- Supreme Court of the United States

Decided November 2, 1992
- Full case name: Martin v. District of Columbia Court of Appeals
- Docket no.: 92-5584
- Citations: 506 U.S. 1 (more) 113 S. Ct. 397; 121 L. Ed. 2d 305

Holding
- The Supreme Court can declare that an indigent petitioner is not entitled to file non-criminal certiorari petitions for free when the petitioner has previously filed many frivolous petitions for free.

Court membership
- Chief Justice William Rehnquist Associate Justices Byron White · Harry Blackmun John P. Stevens · Sandra Day O'Connor Antonin Scalia · Anthony Kennedy David Souter · Clarence Thomas

Case opinions
- Per curiam
- Dissent: Stevens, joined by Blackmun

= Martin v. District of Columbia Court of Appeals =

Martin v. District of Columbia Court of Appeals, 506 U.S. 1 (1992), was a US Supreme Court opinion denying a petition for motion to proceed in forma pauperis, as the petitioner had repeatedly abused the process. Specifically, the Court prohibited the petitioner from filing further non-criminal in forma pauperis petitions, and that all petitions filed must be compliant with Court rules and must have had the filing fee paid. The dissent, written by Justice Stevens, argued that the result violated the "open access" of the Court.

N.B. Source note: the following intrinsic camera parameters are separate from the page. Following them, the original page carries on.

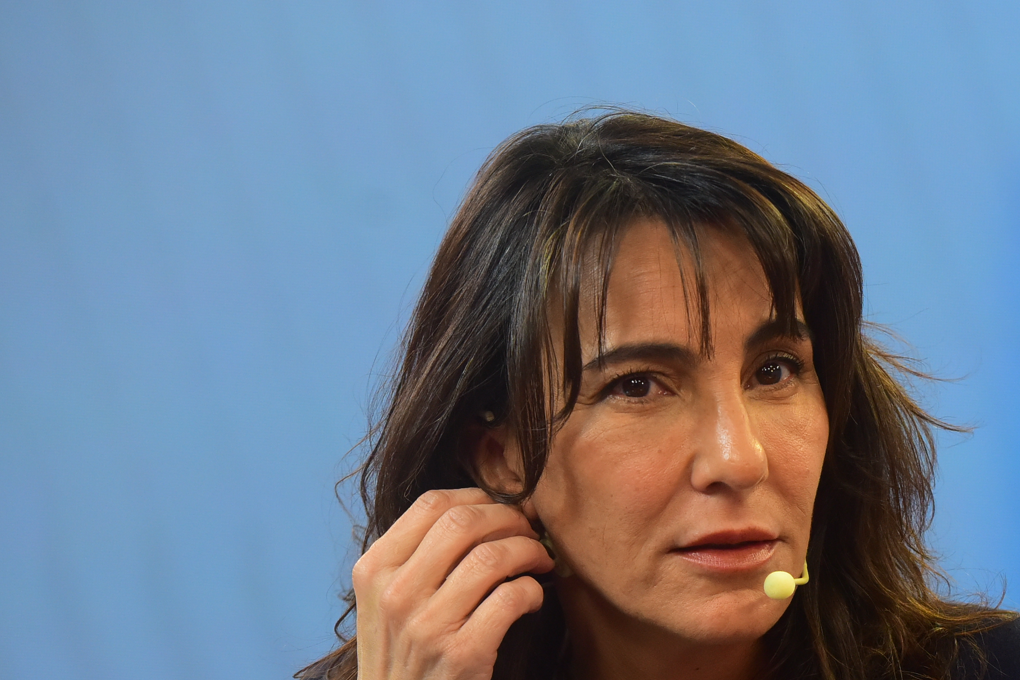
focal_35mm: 282
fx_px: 7989
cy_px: 642
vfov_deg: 4.9
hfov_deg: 7.3
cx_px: 1086
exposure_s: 1/320
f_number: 3.5
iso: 2000
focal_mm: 122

The petitioner in the case, James Martin, was a serial abuser of the Court’s certiorari process; in the past decade following the Court's per curium opinion, Martin filed 45 petitions relating to being incarcerated for an unrelated offense, and the last 15 petitions for the prior two years were dismissed under the Court’s Rule 39.8. Although the case theoretically applies to only the Supreme Court itself and has no precedential effect in the lower courts decisions regarding indigent litigants, it has become a commonly cited procedural tool against certain abusive petitioners on the Supreme Court’s in forma pauperis docket - particularly those who repeatedly petition similar frivolous arguments within several years - averaging around 2-3 petitioners per order list.

The court used the Martin doctrine in many future cases, including Shieh v. Kakita and Brancato v. Gunn. The number of frivolous petitions required to justify this punishment is not particularly consistent.